Passage provided ->
^^^^^^^^
# Has anyone ever used Stockport Reptile Werehouse?



## Joshuashaw (Apr 27, 2008)

If so, opinions.

My dad use to know a guy who worked at a petshop in Guides bridge, he doesn't work there anymore, but reffered us to John at stockport reptile warehouse?

Any helps, opinions.

Does he have a website?

Thanks


----------



## Malky (Feb 24, 2008)

www.*stockport*pet*warehouse*.co.uk


----------



## damadwan (Mar 7, 2008)

yes stockport warehouse is cool bought a few items from there including reps and insects etc also while you are down that end theres one on adswood rd round the corner stockport tortoises reptiles & pets both pretty smart places adam:no1:


----------



## Joshuashaw (Apr 27, 2008)

Didn't seem to come up when I googled it, but thanks. Bit pricey £60 for BD - is this liable to be an adult or just a good baby morph?
^^^^^^^^
Provided information ->
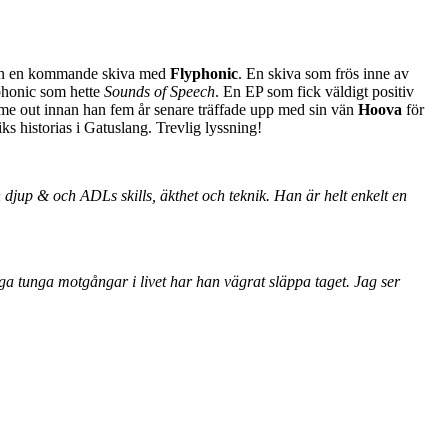
från en kommande skiva med
Flyphonic
. En skiva som frös inne av
yphonic som hette
Sounds of Speech
. En EP som fick väldigt positiv
 time out innan han fem år senare träffade upp med sin vän
Hoova
för
ks historias i Gatuslang. Trevlig lyssning!
up & och ADLs skills, äkthet och teknik. Han är helt enkelt en
a tunga motgångar i livet har han vägrat släppa taget. Jag ser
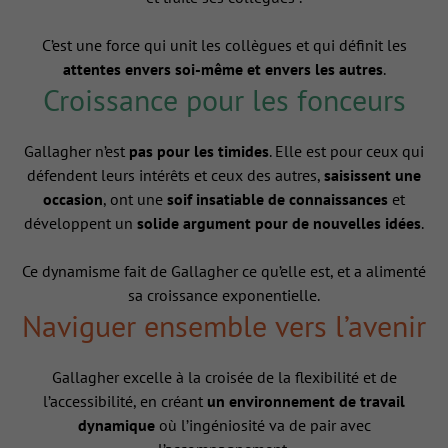
C’est une force qui unit les collègues et qui définit les
attentes envers soi-même et envers les autres
.
Croissance pour les fonceurs
Gallagher n’est
pas pour les timides
. Elle est pour ceux qui
défendent leurs intérêts et ceux des autres,
saisissent une
occasion
, ont une
soif insatiable de connaissances
et
développent un
solide argument pour de nouvelles idées
.
Ce dynamisme fait de Gallagher ce qu’elle est, et a alimenté
sa croissance exponentielle.
Naviguer ensemble vers l’avenir
Gallagher excelle à la croisée de la flexibilité et de
l’accessibilité, en créant
un environnement de travail
dynamique
où l’ingéniosité va de pair avec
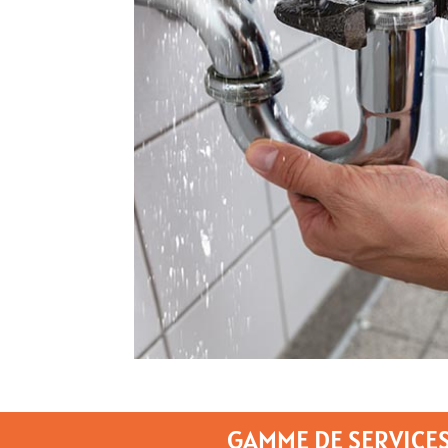
GAMME DE SERVICES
^^^^^^^^
Task directions ->
Please copy out the forum thread starting at "My dad use to" and ending at "have a website?", replacing "petshop" with "pet store". You won't need the entries for this.

Response to this task ->
My dad use to know a guy who worked at a pet store in Guides bridge, he doesn't work there anymore, but reffered us to John at stockport reptile warehouse?

Any helps, opinions.

Does he have a website?